SFONDATO IL MURO DELL'INDIFFERENZA - La svolta c'è stata anche fuori dal campo. Che qualcosa sia cambiato, nel modo del pubblico italiano di approcciarsi al football in rosa, lo dimostra in fondo anche il dato di ascolto della finalissima: c'è chi ha parlato di flop, ricordando le stupefacenti cifre messe in fila dalla Nazionale italiana pochi giorni fa, ma posso assicurare che quasi due milioni di telespettatori (un milione e mezzo circa su Rai 2 e poco meno di mezzo milione su Sky) in una domenica pomeriggio di inizio luglio, per una partita di calciodonne fra due squadre straniere, è qualcosa di più di un miracolo, altro che storie. Questo sport fino ad oggi negletto ha fatto breccia, ma i problemi iniziano adesso: occorrerà quantomeno conservare questo zoccolo duro, perché la passione e l'entusiasmo vanno alimentati. Nella fattispecie, ci vuole un lavoro massiccio sia da parte dei media che delle istituzioni calcistiche: i primi devono assicurare una copertura dignitosa anche durante l'anno, lontano dai big events come i Mondiali, le seconde dovranno investire, migliorare le strutture e l'organizzazione, lavorare per approdare al professionismo. 

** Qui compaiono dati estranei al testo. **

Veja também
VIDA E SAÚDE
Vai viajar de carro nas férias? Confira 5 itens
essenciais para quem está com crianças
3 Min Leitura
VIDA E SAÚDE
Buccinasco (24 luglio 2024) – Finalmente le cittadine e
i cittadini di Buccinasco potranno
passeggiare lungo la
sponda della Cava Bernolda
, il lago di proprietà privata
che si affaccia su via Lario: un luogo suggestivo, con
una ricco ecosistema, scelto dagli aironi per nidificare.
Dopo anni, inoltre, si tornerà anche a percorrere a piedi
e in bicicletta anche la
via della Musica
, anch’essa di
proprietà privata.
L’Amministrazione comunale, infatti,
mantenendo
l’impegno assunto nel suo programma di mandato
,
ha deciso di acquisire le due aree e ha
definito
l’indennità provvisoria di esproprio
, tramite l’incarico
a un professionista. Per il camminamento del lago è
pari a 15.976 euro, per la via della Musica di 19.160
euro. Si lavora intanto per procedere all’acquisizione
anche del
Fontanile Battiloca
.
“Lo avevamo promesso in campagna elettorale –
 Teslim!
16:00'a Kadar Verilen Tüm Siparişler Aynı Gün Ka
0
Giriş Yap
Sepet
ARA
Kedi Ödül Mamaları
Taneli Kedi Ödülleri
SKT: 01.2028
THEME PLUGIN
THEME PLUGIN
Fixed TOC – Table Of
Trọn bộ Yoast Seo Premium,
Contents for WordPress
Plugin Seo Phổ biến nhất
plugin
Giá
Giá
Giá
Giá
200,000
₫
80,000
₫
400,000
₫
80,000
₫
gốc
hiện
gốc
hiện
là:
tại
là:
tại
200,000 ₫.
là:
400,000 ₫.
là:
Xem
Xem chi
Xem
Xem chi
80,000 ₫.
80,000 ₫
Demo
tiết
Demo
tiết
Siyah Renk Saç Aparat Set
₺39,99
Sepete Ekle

ANCORA TRACCE DI DISCRIMINAZIONE - Riguardo all'atteggiamento di chi osserva da fuori, se passi avanti sono stati indubbiamente fatti, è anche vero che ci sono ancora grosse lacune culturali: sui social come sui mezzi d'informazione tradizionali, emerge talora un atteggiamento altezzoso e sprezzante verso questa disciplina e verso chi la pratica. Concentrare l'attenzione sulle tendenze sessuali delle praticanti è piuttosto triste (ma poi, cosa interessa a uno spettatore se la tal giocatrice è etero o lesbica? E soprattutto, cosa cambierebbe in un caso o nell'altro nella valutazione della persona e dell'atleta?), il paragone insistito col calcio maschile è del tutto fuori luogo e fuorviante: chiaro che ci siano differenze, che rimangono comunque limitate soprattutto all'aspetto della preparazione fisica, mentre sul piano tattico, del trattamento della palla e dell'approccio mentale agli incontri, i progressi negli ultimi anni sono stati lampanti. Se poi non li si vuole vedere è un altro discorso: io, in questi Mondiali, ho visto giocare un buon calcio, meno frenetico e atleticamente "rampante" rispetto a quello degli uomini, ma comunque gradevole e nient'affatto privo di pathos. Ma i luoghi comuni in stile "il calcio non è gioco da femminucce" hanno fatto danni profondi, e sono del resto il retaggio di una discriminazione fra sessi altrettanto radicata in tutti i settori della nostra società, lavorativi e non.